- _EXERCISE OBJECTIVE_: Pull every line with the word "pixels" out of the entries below.

- _INPUT FOR THIS TASK_:

#####

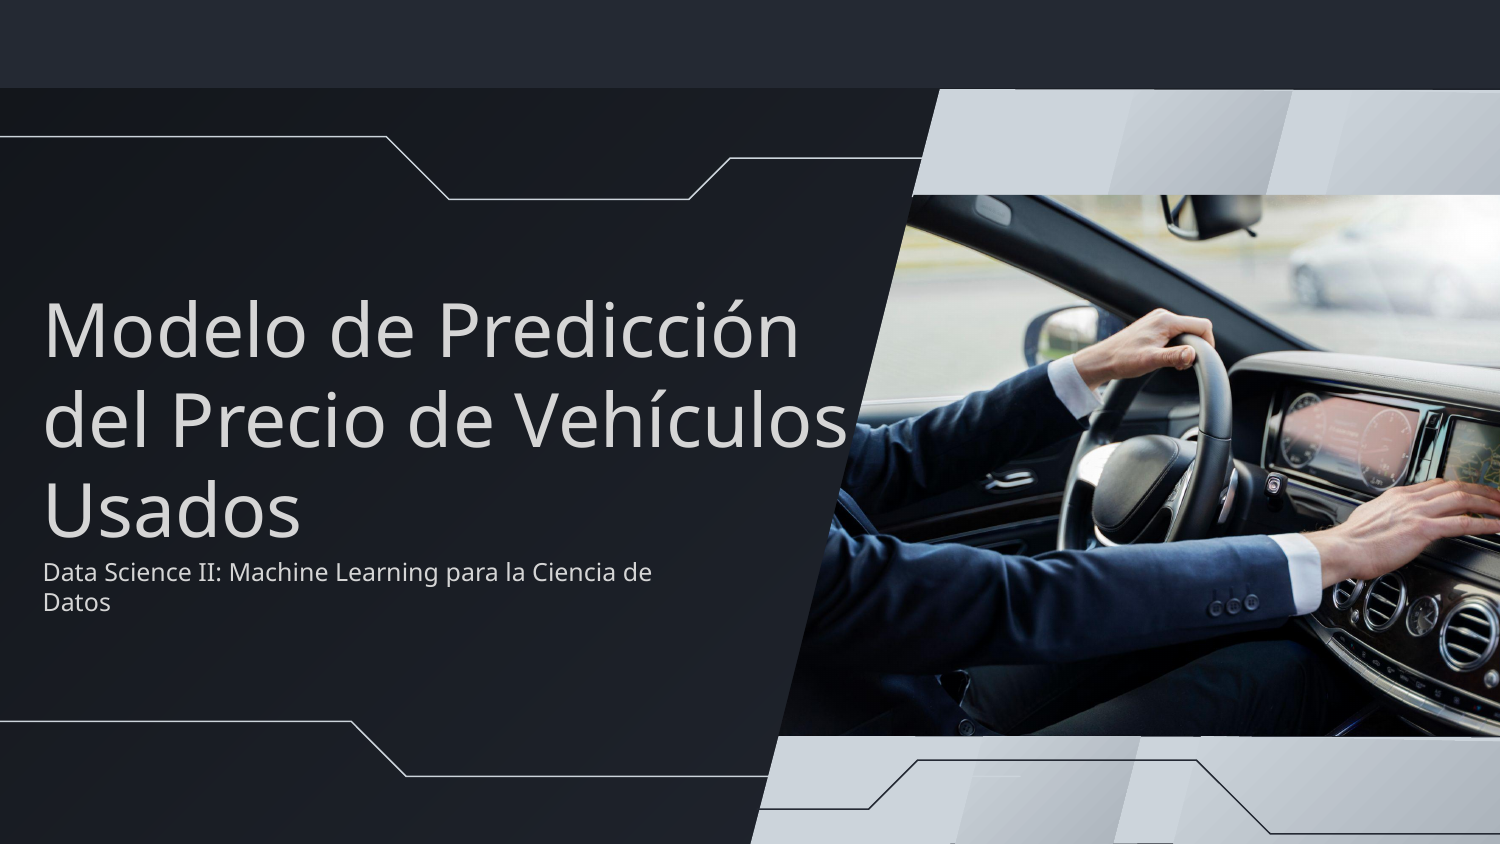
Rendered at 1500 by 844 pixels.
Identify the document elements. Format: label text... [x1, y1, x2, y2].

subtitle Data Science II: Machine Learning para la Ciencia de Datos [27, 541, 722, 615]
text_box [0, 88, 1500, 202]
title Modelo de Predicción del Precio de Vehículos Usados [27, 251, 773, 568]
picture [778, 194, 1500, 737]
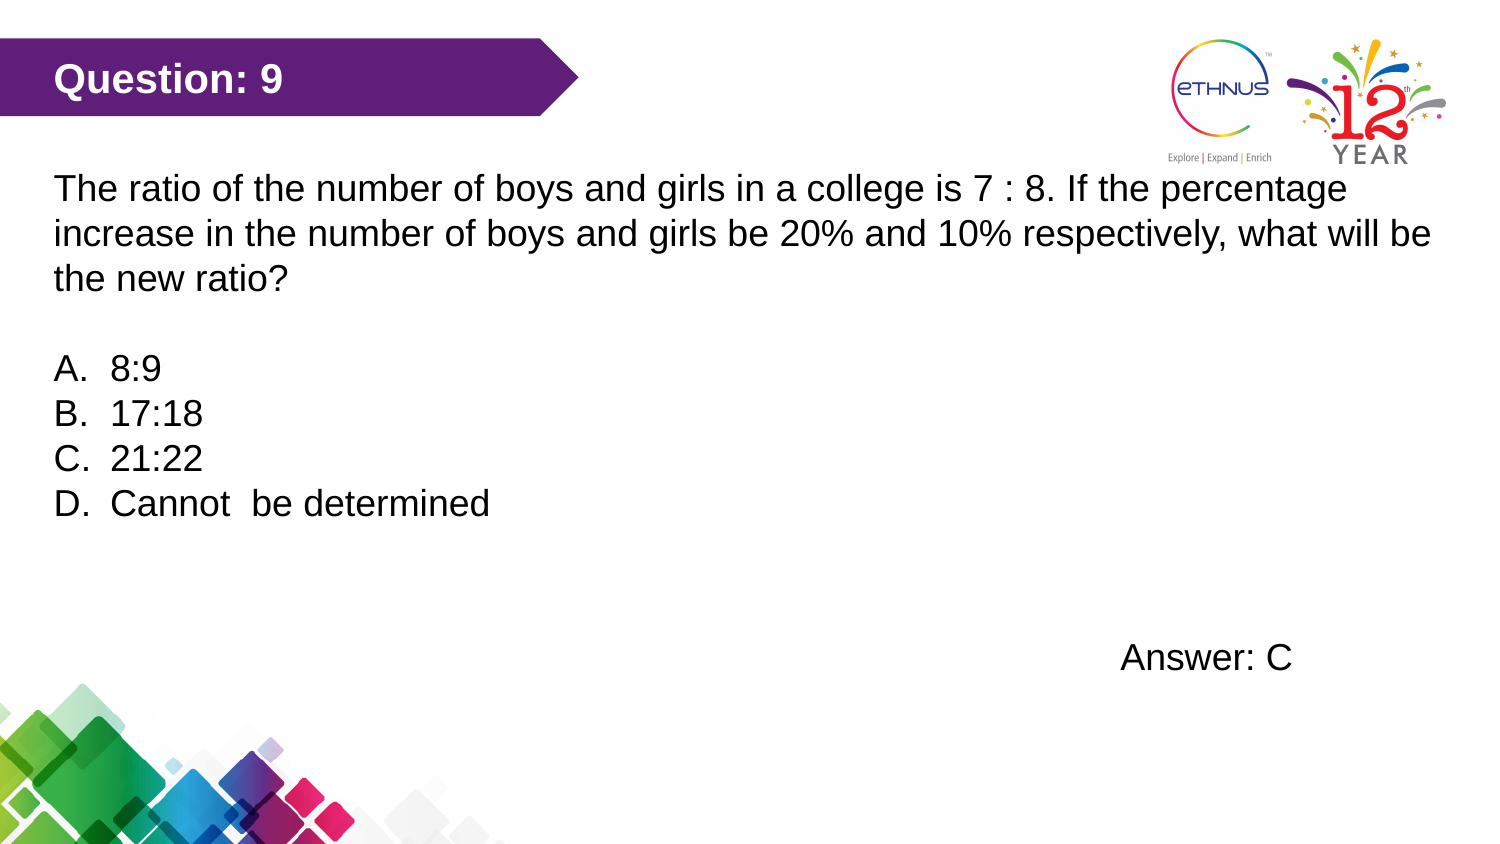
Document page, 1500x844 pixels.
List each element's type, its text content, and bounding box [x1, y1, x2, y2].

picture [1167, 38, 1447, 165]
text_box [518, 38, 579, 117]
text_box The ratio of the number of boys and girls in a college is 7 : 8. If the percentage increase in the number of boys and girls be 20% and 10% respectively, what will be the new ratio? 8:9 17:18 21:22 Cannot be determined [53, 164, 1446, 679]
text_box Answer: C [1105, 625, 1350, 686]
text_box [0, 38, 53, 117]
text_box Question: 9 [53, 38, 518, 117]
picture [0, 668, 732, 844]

#####

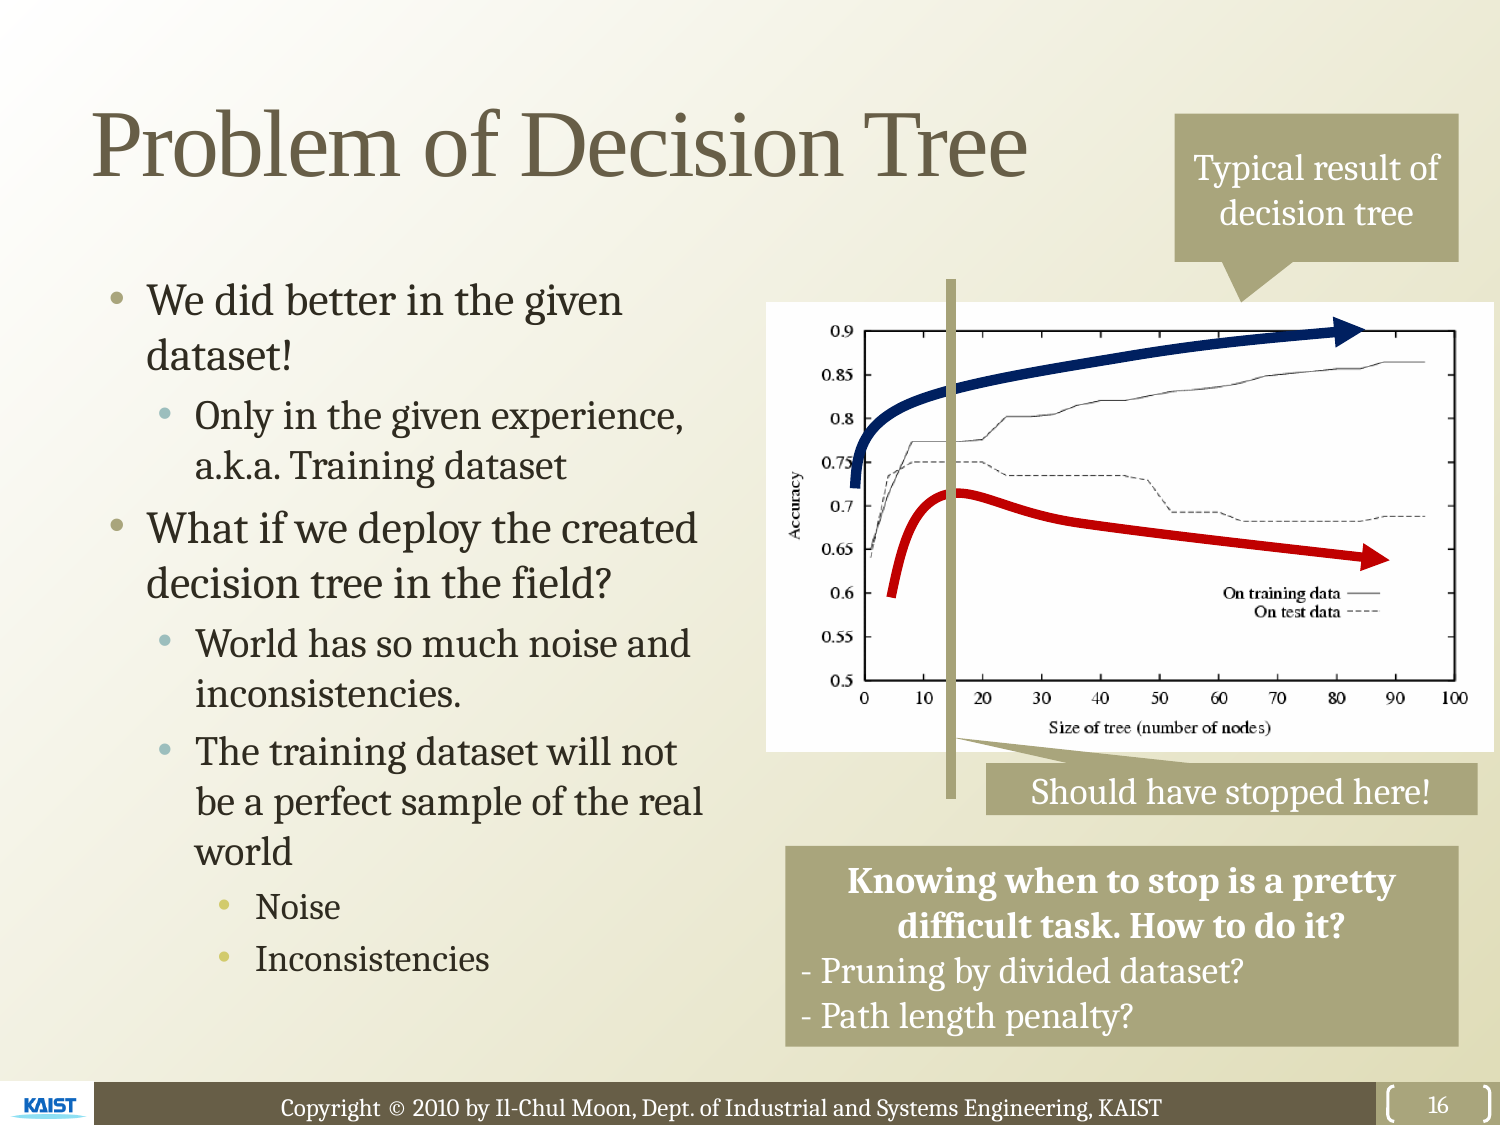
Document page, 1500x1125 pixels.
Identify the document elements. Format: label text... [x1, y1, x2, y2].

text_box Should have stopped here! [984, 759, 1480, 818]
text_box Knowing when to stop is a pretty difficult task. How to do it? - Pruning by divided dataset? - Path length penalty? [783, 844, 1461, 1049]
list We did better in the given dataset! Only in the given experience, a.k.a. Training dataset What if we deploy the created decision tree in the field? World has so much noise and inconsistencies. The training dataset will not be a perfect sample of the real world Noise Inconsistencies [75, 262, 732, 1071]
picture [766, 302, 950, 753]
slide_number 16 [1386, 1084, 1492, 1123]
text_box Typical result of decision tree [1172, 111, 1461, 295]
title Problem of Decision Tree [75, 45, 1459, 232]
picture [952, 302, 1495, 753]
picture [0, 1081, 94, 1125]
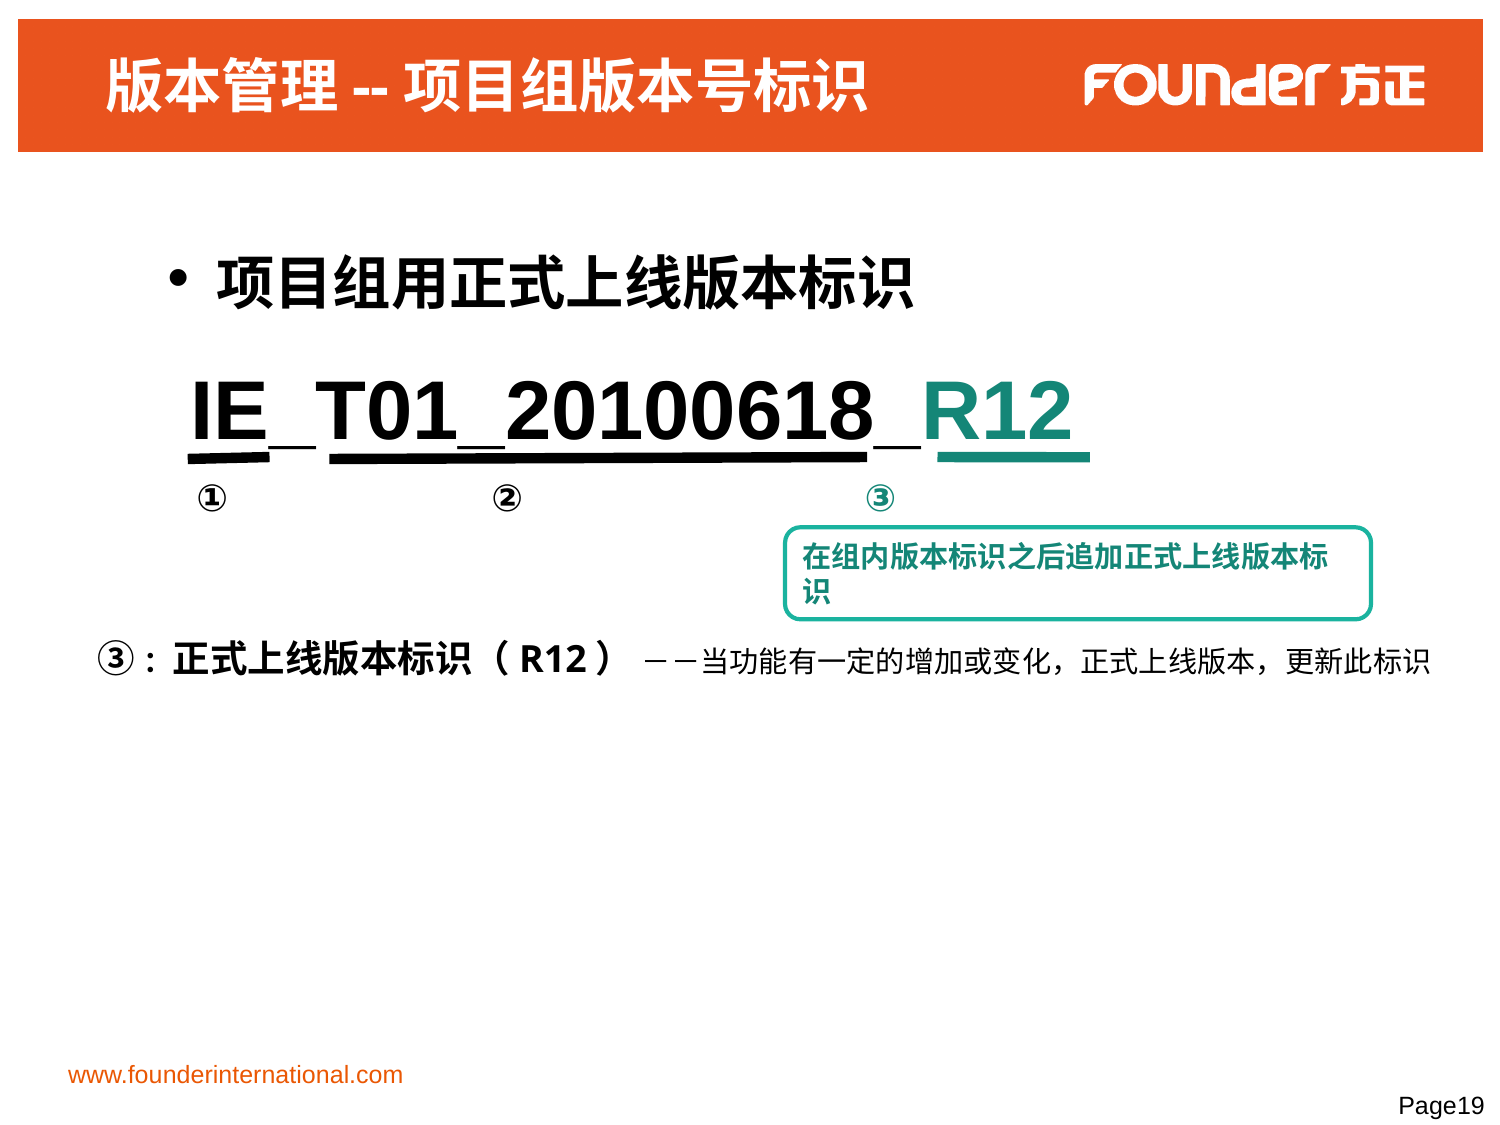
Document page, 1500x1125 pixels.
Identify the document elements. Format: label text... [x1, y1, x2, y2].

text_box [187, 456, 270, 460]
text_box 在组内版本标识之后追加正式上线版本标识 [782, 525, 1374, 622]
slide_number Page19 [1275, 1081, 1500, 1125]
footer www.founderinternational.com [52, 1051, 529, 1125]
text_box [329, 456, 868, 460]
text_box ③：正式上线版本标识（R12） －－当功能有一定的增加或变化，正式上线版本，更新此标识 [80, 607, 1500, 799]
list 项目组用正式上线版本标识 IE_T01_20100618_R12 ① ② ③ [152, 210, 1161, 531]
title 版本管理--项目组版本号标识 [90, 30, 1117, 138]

#####

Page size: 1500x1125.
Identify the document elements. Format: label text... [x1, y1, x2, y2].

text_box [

#####

- _ANSWER SPACE_:
Rendered at 1500 by 844 pixels.
Document page, 1500x844 pixels.
Document page, 1500x1125 pixels.
Document page, 1500x1125 pixels.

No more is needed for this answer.